A Bay Area veteran plans on returning to the beaches of Normandy, France for the first time since the end of World War II.

At 96-years old, Jake Larson is also the last man standing of the military unit that stormed Ohama Beach in Normandy on D-Day. The sole survivor of his company, Larson showed us his many war medals, from his Bronze Star, to the French Legion of Honor, at his home in Martinez Thursday.

Next month is the 75th anniversary of D-Day, where the Allied forces invaded France.

"I want to do this just to represent all the guys I was with," said Larson. But his trip back, with his two sons and two of his grandsons, is being sponsored by the generosity of many people he doesn't know.

Typically the military would fund such a trip. But Larson's military records were destroyed in a fire in the 1970's.

But two women he got to know at his favorite bagel shop heard about the problem and decided to raise the money for the trip through a crowdfunding website--something Larson never heard of.

"They were saying fund me. And I thought they were talking about fun. So I didn't know how that would work out," he said.

It was "GoFundMe" that they were referring to. The goal for the fundraiser was $10,000. They raised $11,000.

"It's unbelievable. How many wonderful people there are in the world," he said.

While D-Day may seem like ancient history, for Larson it is still as current as today. It was Larson who says he helped type up the plans. Then he and 160,000 Allied troops were asked to storm the Normandy beaches that German soldiers had already commandeered.

"I had nightmares 20 years. I shook for 70 years," he said.

It's understandable considering Larson faced landmines and heavily-armed soldiers shooting down onto the beach. Death was everywhere.
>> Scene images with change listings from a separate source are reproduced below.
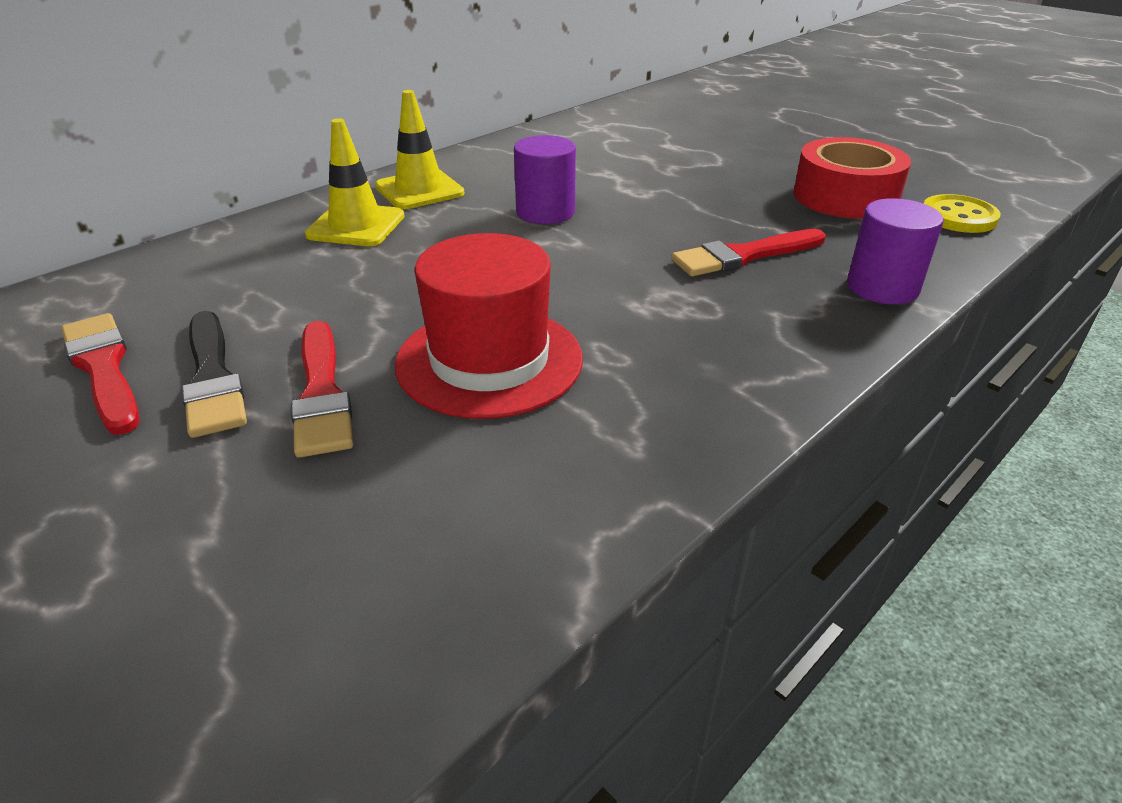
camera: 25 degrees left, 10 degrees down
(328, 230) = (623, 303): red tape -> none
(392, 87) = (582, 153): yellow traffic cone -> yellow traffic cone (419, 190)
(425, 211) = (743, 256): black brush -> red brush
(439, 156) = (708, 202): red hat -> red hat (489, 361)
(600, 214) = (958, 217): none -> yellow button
"There was a soldier laying, and I said, 'Buddy, do you have a match? I've got to have a cigarette.' He didn't move. I looked again. There was no head under the helmet," he said.

When Larson gets to Normandy, he will bring the memories of all those who died there.

"Those guys are closer than your own family. They're kin."

Larson is almost finished with writing a book about his experiences. When he gets back from France he says he will write the final chapter.

The book's title: "The Luckiest Man In The World."